Sunday, 17 January 2016

5 Brain-Smart Resolutions

Each New Year sees millions of resolutions made and broken. We are not the problem; we just need to make smarter resolutions.
Resolution Number 1: I will love and accept myself just as I am. Willingness to accept ourselves as we are promotes an accurate assessment of what must be changed.  Self-acceptance is not the same as acquiescence or apathy towards change.  If anything, self-acceptance is the opposite. Before you can change something you have to understand what needs to be changed.
Resolution Number 2: Understand your social journey.  Pain occurs in the body, but suffering occurs in the mind. Humans pass suffering from generation to generation in the family. [1] For example, the children who survived the Jewish and Armenian Holocausts have to live with the devastation of it. The children of Nazis and Turks have to live with theguilt of it. Nobody goes for free—just different shows, different performers and different admission prices.  It is not a matter of one being better or worse.  We are individuals within a social species; all of it is tragic or triumphant. Additionally, it contributes to your epigenetics—the non-genetic influences that affect your gene expression.

Work order: Copy the entire text on brain-smart resolutions word for word. Work from the text alone.

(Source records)
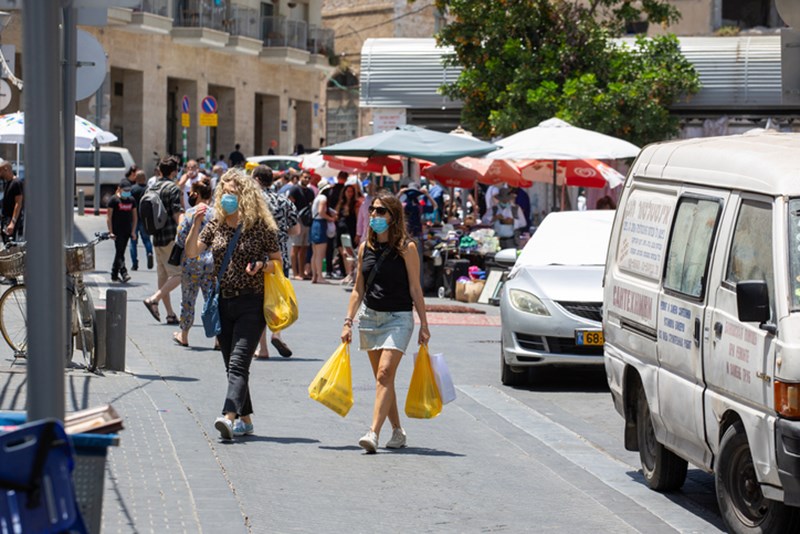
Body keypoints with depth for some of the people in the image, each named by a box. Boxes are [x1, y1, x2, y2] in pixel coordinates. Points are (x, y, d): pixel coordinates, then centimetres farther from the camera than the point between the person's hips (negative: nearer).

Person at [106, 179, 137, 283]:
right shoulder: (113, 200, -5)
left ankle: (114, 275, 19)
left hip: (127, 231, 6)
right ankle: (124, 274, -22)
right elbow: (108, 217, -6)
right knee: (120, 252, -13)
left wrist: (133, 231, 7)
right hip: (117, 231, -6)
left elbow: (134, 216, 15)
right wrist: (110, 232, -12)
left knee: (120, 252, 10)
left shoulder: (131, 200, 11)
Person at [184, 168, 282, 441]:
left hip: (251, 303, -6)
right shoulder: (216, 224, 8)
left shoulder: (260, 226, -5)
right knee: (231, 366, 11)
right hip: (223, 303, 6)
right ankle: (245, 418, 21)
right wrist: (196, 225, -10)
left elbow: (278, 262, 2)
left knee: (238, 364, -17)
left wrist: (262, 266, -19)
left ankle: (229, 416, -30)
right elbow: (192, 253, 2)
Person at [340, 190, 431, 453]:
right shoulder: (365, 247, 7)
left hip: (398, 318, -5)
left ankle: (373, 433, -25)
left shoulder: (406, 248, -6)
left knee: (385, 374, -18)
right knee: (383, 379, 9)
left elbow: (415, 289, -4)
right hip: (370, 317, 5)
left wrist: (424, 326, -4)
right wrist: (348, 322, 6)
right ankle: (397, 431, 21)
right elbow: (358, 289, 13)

---

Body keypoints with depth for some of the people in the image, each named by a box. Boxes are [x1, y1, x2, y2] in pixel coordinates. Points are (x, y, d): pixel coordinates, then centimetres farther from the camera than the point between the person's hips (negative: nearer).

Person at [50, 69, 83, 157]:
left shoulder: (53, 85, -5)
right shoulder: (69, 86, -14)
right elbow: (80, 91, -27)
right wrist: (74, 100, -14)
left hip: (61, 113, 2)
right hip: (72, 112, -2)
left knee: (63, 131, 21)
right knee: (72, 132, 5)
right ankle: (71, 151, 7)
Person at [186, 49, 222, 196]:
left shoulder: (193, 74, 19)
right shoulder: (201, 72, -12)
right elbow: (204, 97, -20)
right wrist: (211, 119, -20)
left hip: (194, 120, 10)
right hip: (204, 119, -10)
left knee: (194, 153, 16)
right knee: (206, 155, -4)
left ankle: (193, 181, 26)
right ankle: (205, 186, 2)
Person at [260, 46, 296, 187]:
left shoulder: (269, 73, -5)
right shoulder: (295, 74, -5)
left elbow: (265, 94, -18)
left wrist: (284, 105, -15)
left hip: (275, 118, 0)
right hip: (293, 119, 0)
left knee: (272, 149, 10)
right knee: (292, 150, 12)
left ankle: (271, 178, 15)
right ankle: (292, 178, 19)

--

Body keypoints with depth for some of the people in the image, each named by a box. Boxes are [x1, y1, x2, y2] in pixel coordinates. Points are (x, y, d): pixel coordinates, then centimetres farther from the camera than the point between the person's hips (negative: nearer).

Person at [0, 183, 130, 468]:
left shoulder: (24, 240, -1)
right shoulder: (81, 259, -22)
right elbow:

Reply to the exercise:
Sunday, 17 January 2016

5 Brain-Smart Resolutions

Each New Year sees millions of resolutions made and broken. We are not the problem; we just need to make smarter resolutions.
Resolution Number 1: I will love and accept myself just as I am. Willingness to accept ourselves as we are promotes an accurate assessment of what must be changed.  Self-acceptance is not the same as acquiescence or apathy towards change.  If anything, self-acceptance is the opposite. Before you can change something you have to understand what needs to be changed.
Resolution Number 2: Understand your social journey.  Pain occurs in the body, but suffering occurs in the mind. Humans pass suffering from generation to generation in the family. [1] For example, the children who survived the Jewish and Armenian Holocausts have to live with the devastation of it. The children of Nazis and Turks have to live with theguilt of it. Nobody goes for free—just different shows, different performers and different admission prices.  It is not a matter of one being better or worse.  We are individuals within a social species; all of it is tragic or triumphant. Additionally, it contributes to your epigenetics—the non-genetic influences that affect your gene expression.